Mereka berdua lalu masuk ke dalam lift, menuju lantai paling atas.

"Lalu?"

"Aku tidak begitu tahu ceritanya seperti apa, tapi kata ayah, Orichimaru marah besar. Dia tidak terima adiknya menjadi ketua karena menurutnya dialah yang lebih pantas mendapatkan posisi itu karena dia adalah cucu pertama. Jadi dia melakukan hal nekat, dia mencoba membunuh adiknya untuk mendapatkan posisi itu. Tapi usahanya digagalkan oleh ayahku dan Orichimaru pun diusir sekaligus dicopot marganya dari Haruno. Setelah pengusiran itu, ayah pun diangkat menjadi tangan kanannya ketua Kizashi. Hanya beberapa bulan, sahabat ayah itu mati karena sakit. Sesuai amanat beliau, ayah pun ditunjuk menjadi ketua yakuza dari Haruno Group yang sekarang menjadi Namikaze Group. Perusahaan ini juga sebenarnya milik Haruno, cuma namanya diganti menjadi Namikaze karena ayah yang menjabat sebagai ketuanya, dan selesai. "

"Hmm, hanya seperti itu?"

"Ya. Hanya seperti itu, cerita asal mula bagaimana keluargaku bisa menjadi yakuza. Saat

kejadian itu umurku juga masih sembilan tahun, jadi belum terlalu mengerti situasi saat itu."

Shion mengangguk, mencoba mengerti walau sebenarnya ia kurang puas dengan cerita Naruto. Ia merasa ada yang janggal, apalagi dengan kematian Kizashi. Entah kenapa Shion merasa pria itu mati bukan karena sakit, tapi... entahlah, ia tidak mau asal menebak.

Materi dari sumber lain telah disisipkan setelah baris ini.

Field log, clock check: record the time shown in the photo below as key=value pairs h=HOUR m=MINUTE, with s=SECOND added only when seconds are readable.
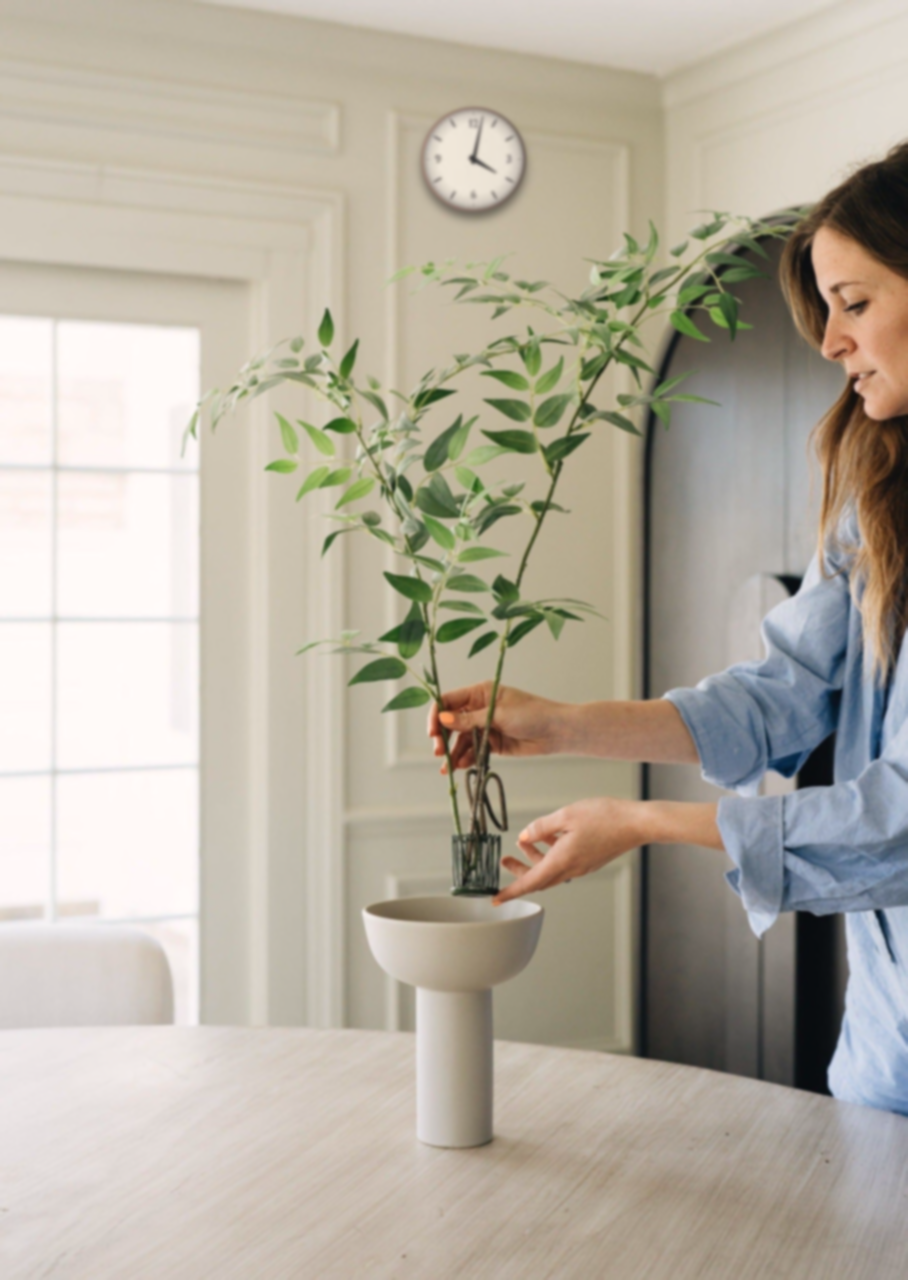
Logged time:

"Lalu, apa ketua Kizashi ini tidak mempunyai keluarga lain selain kakaknya? Istri atau anak misalnya?"

"Tidak. Setahuku tidak ada. Aku tidak pernah melihatnya bersama wanita atau memiliki anak. Kenapa kau bertanya seperti itu? Kau mau pacaran dengan anaknya kalau dia punya anak?"

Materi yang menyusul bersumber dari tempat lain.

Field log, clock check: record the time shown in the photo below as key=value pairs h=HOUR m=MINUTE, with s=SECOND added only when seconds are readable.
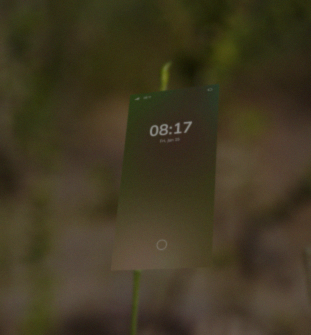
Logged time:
h=8 m=17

"APA!" Shion memelototi Naruto yang tertawa.

"Bercanda sayang."

"Dasar baka."

lift yang membawa mereka ke atas berhenti. Naruto langsung menarik tangan Shion keluar dari dalam kotak besi itu, menaiki tangga sebentar dan sampailah mereka dipuncak menara. Hempasan angin langsung menerpa tubuh keduanya ketika Naruto membuka pintu yang terbuat dari besi.

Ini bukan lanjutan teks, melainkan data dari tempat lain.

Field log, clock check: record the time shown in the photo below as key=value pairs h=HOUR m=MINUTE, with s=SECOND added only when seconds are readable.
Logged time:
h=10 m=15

"Wow," Shion memandang takjub pada lapangan luas di depannya. Ditambah lagi penerangan lampu kota membuat pemandangan dari atas terasa luar biasa indah. Shion berlari kecil, menghampiri tembok pembatas yang tingginya hanya sebatas dadanya dan berpegangan disana. Matanya berbinar cerah ketika memandang ke bawah hamparan kota yang sangat menakjubkan.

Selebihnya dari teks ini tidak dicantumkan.